Взгляд Пейна на борьбу с глобальной точки зрения не был уникальным в том революционном поколении. Отцы-основатели, пишет историк Гордон Вуд, «никогда не намеревались совершать национальную революцию в каком-либо современном смысле». Обобщая взгляды Пейна, историк объясняет, что «американцы были самым космополитичным народом в мире. Они считали всех людей из разных наций своими земляками и игнорировали районы, города и страны как «различия, слишком ограниченные для континентальных умов».

Воображение республиканских революционеров 1770-х и 1780-х годов, во главе с Пейном, возможно, было широким, даже всеобъемлющим. Но оно не было подкреплено, в тот исторический момент, развитием мировой экономики. Материальные основы подлинно глобального братства еще не существовали. Производство оставалось раздробленным, коммуникации медленными, а общественная жизнь в подавляющем большинстве организовывалась в рамках имперских и возникающих национально-капиталистических структур, которые ограничивали даже самые смелые революционные устремления.

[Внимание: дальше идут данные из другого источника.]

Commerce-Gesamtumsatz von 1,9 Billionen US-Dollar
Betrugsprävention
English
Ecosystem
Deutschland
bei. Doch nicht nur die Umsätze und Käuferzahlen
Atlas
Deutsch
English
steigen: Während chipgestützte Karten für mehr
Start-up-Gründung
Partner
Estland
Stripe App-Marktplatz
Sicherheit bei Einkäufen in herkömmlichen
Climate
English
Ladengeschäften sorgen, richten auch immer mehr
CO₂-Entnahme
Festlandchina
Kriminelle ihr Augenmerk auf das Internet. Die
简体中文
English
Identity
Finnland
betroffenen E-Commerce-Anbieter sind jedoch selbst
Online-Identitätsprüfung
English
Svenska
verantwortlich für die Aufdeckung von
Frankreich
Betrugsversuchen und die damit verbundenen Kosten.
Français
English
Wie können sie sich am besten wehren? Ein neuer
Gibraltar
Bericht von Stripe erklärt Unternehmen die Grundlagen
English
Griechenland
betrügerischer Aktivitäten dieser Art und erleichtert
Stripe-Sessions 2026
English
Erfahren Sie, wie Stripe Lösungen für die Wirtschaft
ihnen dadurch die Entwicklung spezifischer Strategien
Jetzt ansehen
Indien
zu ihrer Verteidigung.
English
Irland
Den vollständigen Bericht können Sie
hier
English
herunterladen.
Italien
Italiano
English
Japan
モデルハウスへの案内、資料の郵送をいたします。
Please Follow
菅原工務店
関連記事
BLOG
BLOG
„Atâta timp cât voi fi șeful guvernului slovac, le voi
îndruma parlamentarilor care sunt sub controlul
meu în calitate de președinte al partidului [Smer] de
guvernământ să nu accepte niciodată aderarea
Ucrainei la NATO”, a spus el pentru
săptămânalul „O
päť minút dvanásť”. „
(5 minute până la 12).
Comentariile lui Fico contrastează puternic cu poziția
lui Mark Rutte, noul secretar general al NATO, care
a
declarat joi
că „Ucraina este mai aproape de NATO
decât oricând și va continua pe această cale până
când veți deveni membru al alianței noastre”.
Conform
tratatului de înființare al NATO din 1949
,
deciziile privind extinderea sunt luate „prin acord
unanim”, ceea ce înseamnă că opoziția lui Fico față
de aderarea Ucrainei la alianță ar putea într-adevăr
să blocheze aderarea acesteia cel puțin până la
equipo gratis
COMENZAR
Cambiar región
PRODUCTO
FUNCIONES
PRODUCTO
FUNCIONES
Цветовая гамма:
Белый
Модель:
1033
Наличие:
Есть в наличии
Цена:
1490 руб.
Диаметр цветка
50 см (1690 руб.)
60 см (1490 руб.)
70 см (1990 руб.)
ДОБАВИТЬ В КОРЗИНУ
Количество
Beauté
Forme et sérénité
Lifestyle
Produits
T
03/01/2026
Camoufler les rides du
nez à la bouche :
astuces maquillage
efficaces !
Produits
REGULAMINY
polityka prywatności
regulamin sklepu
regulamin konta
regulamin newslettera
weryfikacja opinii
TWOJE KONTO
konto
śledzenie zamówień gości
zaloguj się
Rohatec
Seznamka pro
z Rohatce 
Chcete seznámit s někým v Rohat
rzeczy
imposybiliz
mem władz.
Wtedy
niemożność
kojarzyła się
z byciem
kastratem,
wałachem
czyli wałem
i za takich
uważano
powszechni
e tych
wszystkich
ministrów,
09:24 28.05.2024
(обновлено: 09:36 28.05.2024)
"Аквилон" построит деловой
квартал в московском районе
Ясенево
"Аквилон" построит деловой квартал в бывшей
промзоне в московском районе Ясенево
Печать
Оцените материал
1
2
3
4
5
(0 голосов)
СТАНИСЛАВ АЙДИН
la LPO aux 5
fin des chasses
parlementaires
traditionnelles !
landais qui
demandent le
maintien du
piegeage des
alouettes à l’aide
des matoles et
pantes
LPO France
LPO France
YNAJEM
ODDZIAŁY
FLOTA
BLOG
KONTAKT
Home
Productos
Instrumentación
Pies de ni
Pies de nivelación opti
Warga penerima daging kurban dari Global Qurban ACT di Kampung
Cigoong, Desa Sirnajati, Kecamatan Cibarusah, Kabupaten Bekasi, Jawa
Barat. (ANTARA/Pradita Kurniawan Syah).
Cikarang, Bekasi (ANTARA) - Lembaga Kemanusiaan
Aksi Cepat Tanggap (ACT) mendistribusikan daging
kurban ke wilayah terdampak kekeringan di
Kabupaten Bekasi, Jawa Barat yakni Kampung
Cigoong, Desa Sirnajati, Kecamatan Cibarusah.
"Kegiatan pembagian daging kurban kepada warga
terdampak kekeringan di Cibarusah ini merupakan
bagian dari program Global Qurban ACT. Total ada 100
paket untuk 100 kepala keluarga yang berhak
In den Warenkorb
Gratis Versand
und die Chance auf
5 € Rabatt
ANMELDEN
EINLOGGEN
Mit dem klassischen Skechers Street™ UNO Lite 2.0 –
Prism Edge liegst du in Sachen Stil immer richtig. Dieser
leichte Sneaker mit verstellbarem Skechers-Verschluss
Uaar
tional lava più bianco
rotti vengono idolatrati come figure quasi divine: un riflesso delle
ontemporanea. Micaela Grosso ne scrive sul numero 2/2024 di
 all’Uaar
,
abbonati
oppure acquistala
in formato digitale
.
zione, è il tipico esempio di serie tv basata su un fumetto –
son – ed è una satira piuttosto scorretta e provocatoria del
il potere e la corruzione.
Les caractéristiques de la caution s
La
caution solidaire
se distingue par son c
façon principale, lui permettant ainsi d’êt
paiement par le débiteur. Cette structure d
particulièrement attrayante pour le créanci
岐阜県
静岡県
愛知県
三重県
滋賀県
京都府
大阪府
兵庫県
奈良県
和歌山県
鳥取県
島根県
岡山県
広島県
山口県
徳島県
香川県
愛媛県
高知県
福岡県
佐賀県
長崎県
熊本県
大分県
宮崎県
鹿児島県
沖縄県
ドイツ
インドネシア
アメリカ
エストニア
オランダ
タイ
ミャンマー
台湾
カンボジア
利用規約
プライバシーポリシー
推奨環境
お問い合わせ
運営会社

Сегодня все иначе. Сам капитализм создал то, что ранние революционеры могли только интуитивно представить: интегрированную глобальную экономику и рабочий класс, чей труд, цепочки поставок и борьба пересекают все границы. Идея всеобщего братства больше не является просто моральным призывом или философской надеждой; она укоренена в объективных общественных отношениях.

Рабочие сегодня, впервые в истории, обладают материальными условиями, которые делают воззвание Пейна конкретным. В их власти, в гораздо более буквальном смысле, чем мог представить Пейн, «начать строить мир заново».